A Copa vai passar e os 12 estádios vão ficar. Esse é outro problema. Esses equipamentos precisam ser apropriados socialmente. Não adianta ter um Centreventos se o povo não estiver lá dentro assistindo cultura ou esporte.
Em Brasília, a primeira partida do Campeonato Brasileiro no novo Estádio Nacional Mané Garrincha de R$ 1,7 bi, Flamengo e Santos, terá um ingresso custando a bagatela de 160 reais, no anel superior. Na vip, com estacionamento e buffet, é 400 reais. Na Copa das Confederações, os ingressos vão de 224 a 684 reais e já venderam 76%. Em 2014, a estreia do Brasil no Itaquerão em São Paulo vai custar 5.145 reais e um pacote vip para final chega a 9 mil. Dos 5 milhões de ingressos da Copa do Mundo, teremos, para consolo, 300 mil ingressos populares.
• • • • • • •
### Atividade A
Indique se cada afirmação a seguir está de acordo com o trecho. Responda sim ou não e cite literalmente as palavras decisivas. (i) O novo Estádio Nacional Mané Garrincha custou R$ 1,7 bi. (ii) Os ingressos da Copa das Confederações já estavam totalmente vendidos. (iii) Um pacote vip para a final chega a 9 mil.
### Atividade B
Reproduza do trecho, sem alterações, tudo o que vai desde "A Copa vai passar" até "mil ingressos populares.".
### Atividade C
Segundo o trecho, quantos ingressos populares haverá entre os 5 milhões de ingressos da Copa do Mundo?
• • • • • • •
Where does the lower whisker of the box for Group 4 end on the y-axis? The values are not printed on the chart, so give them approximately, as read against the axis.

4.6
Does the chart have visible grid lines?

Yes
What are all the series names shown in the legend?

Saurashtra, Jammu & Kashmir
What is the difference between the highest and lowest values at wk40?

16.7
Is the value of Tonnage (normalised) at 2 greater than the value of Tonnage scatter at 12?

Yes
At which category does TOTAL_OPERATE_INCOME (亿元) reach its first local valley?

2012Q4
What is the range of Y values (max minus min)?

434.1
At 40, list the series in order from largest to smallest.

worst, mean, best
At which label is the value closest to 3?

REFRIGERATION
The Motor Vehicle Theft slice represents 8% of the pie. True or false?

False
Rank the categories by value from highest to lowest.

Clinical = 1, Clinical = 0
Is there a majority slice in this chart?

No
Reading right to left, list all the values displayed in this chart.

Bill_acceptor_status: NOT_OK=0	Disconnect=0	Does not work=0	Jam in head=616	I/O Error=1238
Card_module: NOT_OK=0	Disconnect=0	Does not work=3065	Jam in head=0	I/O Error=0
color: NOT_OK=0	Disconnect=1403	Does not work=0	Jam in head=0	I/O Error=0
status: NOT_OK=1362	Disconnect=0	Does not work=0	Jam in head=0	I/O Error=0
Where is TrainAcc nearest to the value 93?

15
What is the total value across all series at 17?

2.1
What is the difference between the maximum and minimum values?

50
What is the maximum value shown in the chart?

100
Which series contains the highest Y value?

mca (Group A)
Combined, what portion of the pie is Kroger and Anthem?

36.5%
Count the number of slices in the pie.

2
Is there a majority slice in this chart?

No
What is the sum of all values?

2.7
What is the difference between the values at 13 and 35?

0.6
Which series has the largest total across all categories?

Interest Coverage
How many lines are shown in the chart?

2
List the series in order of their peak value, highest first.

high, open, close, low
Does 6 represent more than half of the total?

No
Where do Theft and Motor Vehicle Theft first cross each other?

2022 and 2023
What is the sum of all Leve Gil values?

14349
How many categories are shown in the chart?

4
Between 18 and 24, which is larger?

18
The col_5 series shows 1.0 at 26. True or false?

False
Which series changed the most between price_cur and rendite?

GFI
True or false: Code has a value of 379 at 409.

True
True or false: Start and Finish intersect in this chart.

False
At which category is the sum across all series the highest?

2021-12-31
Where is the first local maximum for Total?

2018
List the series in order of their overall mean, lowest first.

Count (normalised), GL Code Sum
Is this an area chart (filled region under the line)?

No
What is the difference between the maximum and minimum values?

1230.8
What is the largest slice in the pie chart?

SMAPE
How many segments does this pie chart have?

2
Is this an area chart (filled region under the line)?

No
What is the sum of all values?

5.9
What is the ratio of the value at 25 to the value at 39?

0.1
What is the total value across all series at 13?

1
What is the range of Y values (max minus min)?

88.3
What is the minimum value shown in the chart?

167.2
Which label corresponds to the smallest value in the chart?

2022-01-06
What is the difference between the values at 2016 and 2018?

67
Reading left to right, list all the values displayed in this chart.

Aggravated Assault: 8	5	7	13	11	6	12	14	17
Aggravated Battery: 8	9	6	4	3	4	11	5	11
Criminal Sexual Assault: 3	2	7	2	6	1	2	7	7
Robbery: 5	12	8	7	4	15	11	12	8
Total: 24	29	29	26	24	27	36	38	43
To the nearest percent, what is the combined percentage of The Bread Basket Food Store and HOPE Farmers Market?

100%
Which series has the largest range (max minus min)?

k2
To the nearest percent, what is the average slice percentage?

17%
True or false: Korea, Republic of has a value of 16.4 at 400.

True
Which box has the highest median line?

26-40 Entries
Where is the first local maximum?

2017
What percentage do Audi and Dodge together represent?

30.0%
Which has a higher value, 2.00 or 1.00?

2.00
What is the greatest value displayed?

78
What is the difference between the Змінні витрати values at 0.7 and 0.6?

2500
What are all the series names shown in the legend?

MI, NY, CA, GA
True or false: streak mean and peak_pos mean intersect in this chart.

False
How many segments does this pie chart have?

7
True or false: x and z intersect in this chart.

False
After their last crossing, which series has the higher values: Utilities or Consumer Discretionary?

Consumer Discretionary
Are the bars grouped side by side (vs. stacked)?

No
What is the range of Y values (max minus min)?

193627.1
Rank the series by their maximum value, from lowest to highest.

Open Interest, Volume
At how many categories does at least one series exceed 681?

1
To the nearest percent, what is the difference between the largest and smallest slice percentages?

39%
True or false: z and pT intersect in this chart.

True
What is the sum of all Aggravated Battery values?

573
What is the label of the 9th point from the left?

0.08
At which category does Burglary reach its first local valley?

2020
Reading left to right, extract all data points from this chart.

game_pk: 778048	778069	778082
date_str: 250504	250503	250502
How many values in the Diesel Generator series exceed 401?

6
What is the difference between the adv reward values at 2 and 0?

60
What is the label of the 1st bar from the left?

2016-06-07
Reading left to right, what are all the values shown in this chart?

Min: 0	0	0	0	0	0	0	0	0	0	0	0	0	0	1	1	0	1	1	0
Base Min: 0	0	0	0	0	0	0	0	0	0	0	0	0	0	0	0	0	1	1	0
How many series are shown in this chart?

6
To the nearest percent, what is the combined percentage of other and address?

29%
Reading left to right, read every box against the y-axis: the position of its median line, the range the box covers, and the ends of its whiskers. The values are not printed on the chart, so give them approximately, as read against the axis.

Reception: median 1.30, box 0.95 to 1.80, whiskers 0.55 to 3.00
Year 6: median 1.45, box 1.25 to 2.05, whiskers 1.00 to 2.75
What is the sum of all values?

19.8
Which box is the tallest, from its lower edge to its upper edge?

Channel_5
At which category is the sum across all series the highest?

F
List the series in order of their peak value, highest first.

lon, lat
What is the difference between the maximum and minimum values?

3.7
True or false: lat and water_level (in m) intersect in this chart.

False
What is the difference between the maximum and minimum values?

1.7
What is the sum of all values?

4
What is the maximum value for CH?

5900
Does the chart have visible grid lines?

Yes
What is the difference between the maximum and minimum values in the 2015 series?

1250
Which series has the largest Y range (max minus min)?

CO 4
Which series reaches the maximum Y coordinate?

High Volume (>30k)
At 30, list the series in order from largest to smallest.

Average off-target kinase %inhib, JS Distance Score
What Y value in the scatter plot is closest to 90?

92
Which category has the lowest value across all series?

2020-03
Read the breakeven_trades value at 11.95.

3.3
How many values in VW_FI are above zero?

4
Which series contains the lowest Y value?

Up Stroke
• • • • • • •
### Resposta da tarefa A
(i) Sim: "novo Estádio Nacional Mané Garrincha de R$ 1,7 bi".
(ii) Não: "já venderam 76%".
(iii) Sim: "um pacote vip para final chega a 9 mil".

### Resposta da tarefa B
A Copa vai passar e os 12 estádios vão ficar. Esse é outro problema. Esses equipamentos precisam ser apropriados socialmente. Não adianta ter um Centreventos se o povo não estiver lá dentro assistindo cultura ou esporte.
Em Brasília, a primeira partida do Campeonato Brasileiro no novo Estádio Nacional Mané Garrincha de R$ 1,7 bi, Flamengo e Santos, terá um ingresso custando a bagatela de 160 reais, no anel superior. Na vip, com estacionamento e buffet, é 400 reais. Na Copa das Confederações, os ingressos vão de 224 a 684 reais e já venderam 76%. Em 2014, a estreia do Brasil no Itaquerão em São Paulo vai custar 5.145 reais e um pacote vip para final chega a 9 mil. Dos 5 milhões de ingressos da Copa do Mundo, teremos, para consolo, 300 mil ingressos populares.

### Resposta da tarefa C
300 mil ingressos populares.